2. Fully charged golf club (24%). Club is preferred over Pan because you can reliably hit with Club by spacing and filtering
2. What stops you from hitting them into a falling turnip for an extra 6%?
3. Searching for a special turnip (dot eyes and above), can comfortably pull 4 turnips while Puff is sleeping, can pull 6 if knitting is used. FC Aerial is used in the event of an unsuccessful search (14%)
3. This is very easy to calculate by hand. You just find the average amount of damage this will do.
average damage = (14%-damage)*probability not getting (dot/stitch/etc) + (35%-damage) times probability of getting stitch
+(16%-damage)*probability of getting dot + 35% times probability of getting a bomb.

If you took a college level probability course, you could find these probabilities using the binomial distribution:
Probability of getting "s" stitches in "t" tries = (t choose s)(Probability of stitch)^s(Probability not stitch)^t
= t!/(s!(t-s)!)(1/58)^s(57/58)^(t-s) = 4(1/58)(57/58)^3 = .065

If choose functions intimidate you, you can do a highschool probability trick to find these probabilities:
Probability of getting a stitch in 1 pull = 1/58
Probability of not getting a stitch in 1 pull = 1 - 1/58 = 57/58
Probability of not getting a stitch in 4 pulls = (1- 1/58)^4 = (57/58)^4
Probability of getting at least 1 stitch in 4 pulls = 1 - probability(not getting a stitch in 4 pulls) = 1 - (57/58)^4 = .067
Don't be worried that this is a slightly higher number than before.

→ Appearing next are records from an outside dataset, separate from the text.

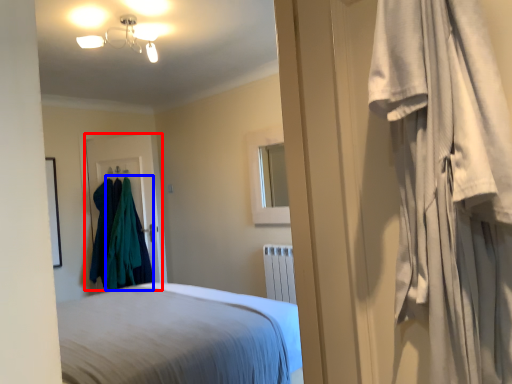
Question: Which object appears closest to the camera in this image, door (highlighted by a red box) or clothing (highlighted by a blue box)?

Choices:
 (A) door
 (B) clothing

Answer: (B)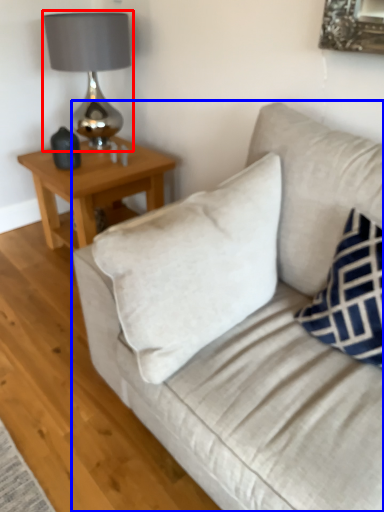
Question: Among these objects, which one is farthest to the camera, table lamp (highlighted by a red box) or studio couch (highlighted by a blue box)?

Choices:
 (A) table lamp
 (B) studio couch

Answer: (A)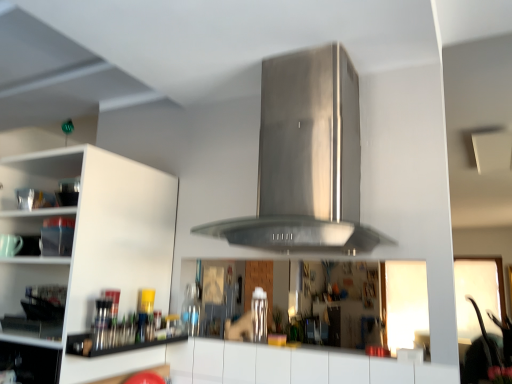
Find the location of a particular element. This screenshot has height=384, width=512. empty space that is ontop of metallic silver utensils at lower left (from a real-world perspective) is located at coordinates (132, 329).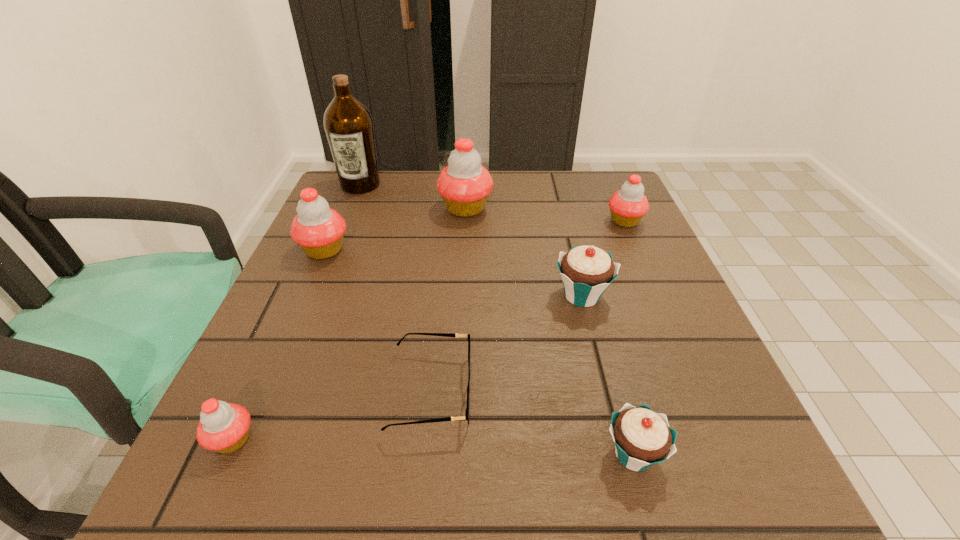
This screenshot has width=960, height=540. I want to click on vacant area at the right edge of the desktop, so click(x=632, y=275).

Before we found the probability of exactly 1 stitch, while here we foudn the probability of at least 1 stitch. So we're including the probabilities of grabbing 2, 3, and 4 stitches as well (which are small enough that this is an OK approximate of what we did above).

You can do the same thing for dot and bomb, as well. But for now I'm only going to consider stitch as our only important item (the others don't affect the numbers very significantly, but you can check it yourself if you dont believe me)
so now we have:
average damage = (14%)(prob not stitch in 4 pulls) + 35% (prob stitch in 4 pulls) = 14(.935)+35(.065) = 15.4
for knitting average damage, you get 2 extra tries so: prob stitch = 6(1/58)(57/58)^5 = .095
average knitting damage = (14%)(prob not stitch in 4 pulls) + 35% (prob stitch in 4 pulls) = 14(.905)+35(.095) = 16.0
Knitting doesn't help you by much more; you only squeeze about half of a percent by doing it.


My suggestion is that the optimal punish is likely a mix-up of two different turnip combos that come out so fast that the opponent has to guess which option peach will choose (turn the punish into a rock paper scissors game).
So imagine peach throws up 2 turnips, and either downsmashes OR fsmashes (you can't charge it though because then your opponent can SEE you charging it and counter that specific option). Now the opponent is forced to guess between two different DI options, and you might be able to squeeze out more percent out of the situation on average. Only then can you do the "simultaneous game theory" stuff in the writeup.